The assessment rolls for 1885 were not filed in evidence, but it is argued that as the succession sale did not take place until April 9, 1885, there could have been no assessment for the year to Mrs. M. L. Sallier. It is true that property should be assessed as of date January 1st of the current tax year, *1095and that, as a legal proposition, both blocks should have been so assessed to the succession of Sallier. But it is well known that assessments are often changed by consent of parties before the rolls are closed. In the deed from the succession it is stated, “Taxes due and exigible in 1S85 to be assumed by the purchaser.” An assessment to the purchaser would not have been unusual or illegal under the circumstances. The evidence shows that the succession paid state, parish, and corporation taxes for 1885. The receipts for taxes were mislaid, but counsel stated in argument that they had been found since the trial below. Judge Kleinpeter refers to these receipts in his testimony, which inferentially connects them with lot No. 17 of the Sallier Subdivision. After stating that the tax vouchers were in the record of the succession, and corresponded with the amounts charged on the executrix’s tableau, the examination proceeded as follows:

“Q. They were the taxes for the six eighty-five?
“A. Yes, sir.
“Q. You and I examined it critically and made a memorandum?
“A. Yes, sir; I found since, and in a short while after, feeliug uneasy about these receipts, upon examination, that they had disappeared from the record. IIow that happened, I don’t know.”

The first question propounded to Judge Kleinpeter referred to “receipts of the tax collector for No. 17 of the Sallier Subdivision,” and it is difficult to infer that the answers of the witness referred to taxes on other property.

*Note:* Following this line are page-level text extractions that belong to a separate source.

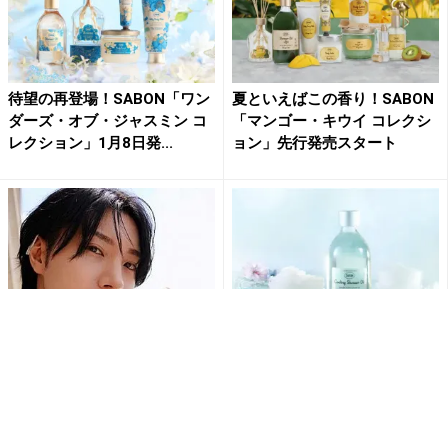
待望の再登場！SABON「ワン
夏といえばこの香り！SABON
ダーズ・オブ・ジャスミン コ
「マンゴー・キウイ コレクシ
レクション」1月8日発...
ョン」先行発売スタート
”もう…息を飲む美しさ”桜田
SABONが『ミントキャンペー
通、圧巻の豪華ジュエリーを
ン ～クーリングサービス～』
身に付けたパリでのショット...
を無料で提供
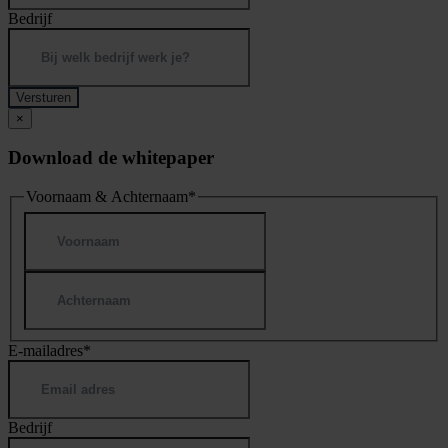
Bedrijf
×
Download de whitepaper
Voornaam & Achternaam
*
Voornaam
Achternaam
E-mailadres
*
Bedrijf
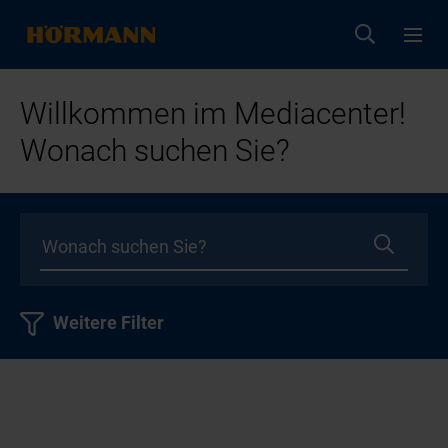
Willkommen im Mediacenter!
Wonach suchen Sie?
Weitere Filter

In the first question quoted supra the word “six” is meaningless, and is evidently clerical error. Defendant did not in rebuttal offer in the evidence the tax rolls of 1885 to show that lot 17 had not been assessed to the succession of Sallier, but had been assessed to Mrs. M. L. Sallier. The rolls were of record, and the fact of assessment to the succession of Mrs. Sallier or to both was susceptible of authentic proof. The rolls not having been offered in evidence, and the receipts-having been lost or mislaid, we do not feel justified in this case, based on testimony which is obscure in a material part, owing to clerical error in taking down or in transcription. We think that justice to both parties requires the remanding of this ease as to block 17. We therefore find it unnecessary to consider any questions of law relative to the tax title held by defendant.

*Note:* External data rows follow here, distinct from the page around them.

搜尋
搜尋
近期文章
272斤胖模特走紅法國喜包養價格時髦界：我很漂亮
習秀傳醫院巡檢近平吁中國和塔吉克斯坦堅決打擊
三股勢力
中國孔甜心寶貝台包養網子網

As to the monition order or decree of the United States Circuit Court in the receivership of the Kansas City, Watkins & Gulf Railway Company, calling oh all persons having claims against the receiver to present the same within 60 days, we do not think that such monition barred third persons from asserting title to the property. Texas & P. Ry. Co. v. Johnson, 151 U. S. 104, 14 Sup. Ct. 250, 38 L. Ed. 81. Nor do we see how estoppel can apply to an insane person.

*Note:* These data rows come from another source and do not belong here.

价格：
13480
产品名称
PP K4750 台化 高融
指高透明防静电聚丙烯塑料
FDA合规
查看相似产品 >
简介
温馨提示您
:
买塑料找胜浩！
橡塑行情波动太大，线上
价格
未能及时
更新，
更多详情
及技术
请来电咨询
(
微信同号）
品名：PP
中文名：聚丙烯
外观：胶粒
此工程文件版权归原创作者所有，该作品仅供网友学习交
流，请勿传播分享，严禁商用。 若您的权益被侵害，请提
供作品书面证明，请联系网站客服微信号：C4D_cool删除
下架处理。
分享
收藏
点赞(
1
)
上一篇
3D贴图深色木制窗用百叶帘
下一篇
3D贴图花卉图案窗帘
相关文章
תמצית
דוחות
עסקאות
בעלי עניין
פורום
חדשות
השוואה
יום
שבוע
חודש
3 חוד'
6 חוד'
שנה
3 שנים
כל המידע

It is therefore ordered, adjudged, and decreed that the judgment appealed from be-annulled, avoided, and reversed, and it is now ordered and decreed that plaintiffs are the lawful owners of the strip of ground 50 feet in width extending through block or lot 18 of the Sallier Subdivision of the town of Lake Charles, La., occupied and used by defendant as a right of way for railroad purposes, reserving to plaintiffs, the right to recover the value thereof and damages as in case of expropriation, if defendant shall elect to keep the property; and it is further ordered that the case be remanded for further proceeding and adjudication as to block or lot 17; defendant to pay costs of appeal and all costs of lower court up to this date, and also cost of executing judgment herein rendered ; all other costs to await the final judgment on the issues to be hereafter determined.